Applying standard TransE-style relational displacement analysis to frozen general-purpose text embeddings over Wikidata. Relations run as cheap vector displacements on embeddings that were never trained for them — and along the way the work surfaced a silent production defect that makes mxbai-embed-large nearly useless for any text with diacritics.

Read
The defect report
How mxbai-embed-large collapses 147,687 cross-entity pairs — e.g. “Hokkaidō” and “Éire” — into identical vectors.
Download
The paper (PDF)
Full write-up: relational displacement analysis, cross-model relations, and the tokenizer defect. NeurIPS-styled typeset PDF.
Claw4S
clawRxiv submission
The peer-reviewed submission on clawRxiv (paper 2604.01127).

The three contributions

1 · Relational inference on frozen embeddings

Relations implemented as displacement-vector operations (h + r ≈ t) on existing embeddings — orders of magnitude cheaper than full model inference.
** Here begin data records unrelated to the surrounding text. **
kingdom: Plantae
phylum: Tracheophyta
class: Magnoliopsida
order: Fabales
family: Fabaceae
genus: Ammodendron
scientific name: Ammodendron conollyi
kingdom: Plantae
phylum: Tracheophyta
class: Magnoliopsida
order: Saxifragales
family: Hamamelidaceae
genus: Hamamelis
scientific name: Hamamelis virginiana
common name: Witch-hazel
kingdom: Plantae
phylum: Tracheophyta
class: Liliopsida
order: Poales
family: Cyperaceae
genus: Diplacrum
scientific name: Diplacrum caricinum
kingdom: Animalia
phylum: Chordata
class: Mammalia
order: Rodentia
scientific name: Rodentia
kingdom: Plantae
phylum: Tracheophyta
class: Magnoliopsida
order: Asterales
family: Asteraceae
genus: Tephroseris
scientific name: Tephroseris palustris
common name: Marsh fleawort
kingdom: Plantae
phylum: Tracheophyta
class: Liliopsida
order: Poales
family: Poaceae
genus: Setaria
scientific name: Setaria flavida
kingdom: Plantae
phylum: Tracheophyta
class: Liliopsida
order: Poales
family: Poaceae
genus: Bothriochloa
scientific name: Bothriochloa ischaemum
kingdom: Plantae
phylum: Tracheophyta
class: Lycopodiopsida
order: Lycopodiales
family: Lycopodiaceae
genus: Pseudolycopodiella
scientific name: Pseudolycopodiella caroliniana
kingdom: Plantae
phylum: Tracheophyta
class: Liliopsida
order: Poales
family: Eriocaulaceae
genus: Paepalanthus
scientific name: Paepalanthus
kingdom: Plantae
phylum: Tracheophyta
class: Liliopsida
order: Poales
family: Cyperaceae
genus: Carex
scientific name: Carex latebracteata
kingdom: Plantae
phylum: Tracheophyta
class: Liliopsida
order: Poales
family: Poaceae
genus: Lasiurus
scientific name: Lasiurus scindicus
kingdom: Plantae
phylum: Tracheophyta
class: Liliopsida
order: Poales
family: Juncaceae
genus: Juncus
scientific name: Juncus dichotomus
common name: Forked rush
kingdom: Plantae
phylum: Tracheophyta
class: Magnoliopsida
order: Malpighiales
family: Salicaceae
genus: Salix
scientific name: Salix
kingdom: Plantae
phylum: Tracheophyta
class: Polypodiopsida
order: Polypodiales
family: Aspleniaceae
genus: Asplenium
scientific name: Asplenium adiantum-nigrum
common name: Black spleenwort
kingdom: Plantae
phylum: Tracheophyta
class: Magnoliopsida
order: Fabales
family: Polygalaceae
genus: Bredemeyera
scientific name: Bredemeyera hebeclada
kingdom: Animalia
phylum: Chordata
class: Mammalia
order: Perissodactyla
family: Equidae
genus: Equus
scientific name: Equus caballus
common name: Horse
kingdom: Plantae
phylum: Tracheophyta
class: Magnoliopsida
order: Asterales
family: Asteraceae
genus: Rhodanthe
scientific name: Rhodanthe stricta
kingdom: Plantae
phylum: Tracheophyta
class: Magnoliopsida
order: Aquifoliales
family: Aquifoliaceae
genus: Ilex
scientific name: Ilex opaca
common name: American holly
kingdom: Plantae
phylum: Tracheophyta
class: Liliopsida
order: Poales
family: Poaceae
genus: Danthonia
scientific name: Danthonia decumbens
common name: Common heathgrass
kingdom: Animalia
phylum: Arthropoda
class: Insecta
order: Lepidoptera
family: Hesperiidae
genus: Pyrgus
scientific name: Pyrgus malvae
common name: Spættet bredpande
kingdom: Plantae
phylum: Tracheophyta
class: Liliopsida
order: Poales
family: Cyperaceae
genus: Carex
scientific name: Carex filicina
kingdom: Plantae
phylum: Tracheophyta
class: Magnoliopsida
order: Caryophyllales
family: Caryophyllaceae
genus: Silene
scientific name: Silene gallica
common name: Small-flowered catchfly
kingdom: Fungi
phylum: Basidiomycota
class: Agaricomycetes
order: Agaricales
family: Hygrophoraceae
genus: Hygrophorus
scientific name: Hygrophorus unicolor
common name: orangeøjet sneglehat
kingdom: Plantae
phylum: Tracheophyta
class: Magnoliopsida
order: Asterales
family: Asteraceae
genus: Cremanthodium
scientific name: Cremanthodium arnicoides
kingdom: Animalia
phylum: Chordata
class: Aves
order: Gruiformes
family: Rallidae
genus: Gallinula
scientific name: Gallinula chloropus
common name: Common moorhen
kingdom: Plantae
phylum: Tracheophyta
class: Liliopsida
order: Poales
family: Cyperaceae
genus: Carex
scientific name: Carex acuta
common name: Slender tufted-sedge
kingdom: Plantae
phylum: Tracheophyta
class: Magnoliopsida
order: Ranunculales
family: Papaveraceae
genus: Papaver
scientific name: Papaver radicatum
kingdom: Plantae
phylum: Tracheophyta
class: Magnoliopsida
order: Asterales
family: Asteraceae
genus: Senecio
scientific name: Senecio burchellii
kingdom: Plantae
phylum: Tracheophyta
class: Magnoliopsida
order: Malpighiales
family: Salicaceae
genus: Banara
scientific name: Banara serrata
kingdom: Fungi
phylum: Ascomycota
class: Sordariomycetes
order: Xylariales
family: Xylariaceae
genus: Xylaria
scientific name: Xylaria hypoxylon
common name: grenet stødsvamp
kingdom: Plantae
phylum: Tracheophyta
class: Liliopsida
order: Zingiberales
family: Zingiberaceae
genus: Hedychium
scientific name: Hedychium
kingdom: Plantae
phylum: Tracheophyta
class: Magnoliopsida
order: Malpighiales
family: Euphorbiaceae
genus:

2 · Cross-model relational structure

Three independent general-purpose models (mxbai-embed-large, nomic-embed-text, all-minilm) encode the same 30 universal relations as consistent vector displacements — a property of the semantic relationships, not any single model.

3 · A silent production defect

The [UNK]-token dominance defect causes 147,687 cross-entity embedding collisions on diacritical text when served via Ollama. Missed by standard benchmarks like MTEB.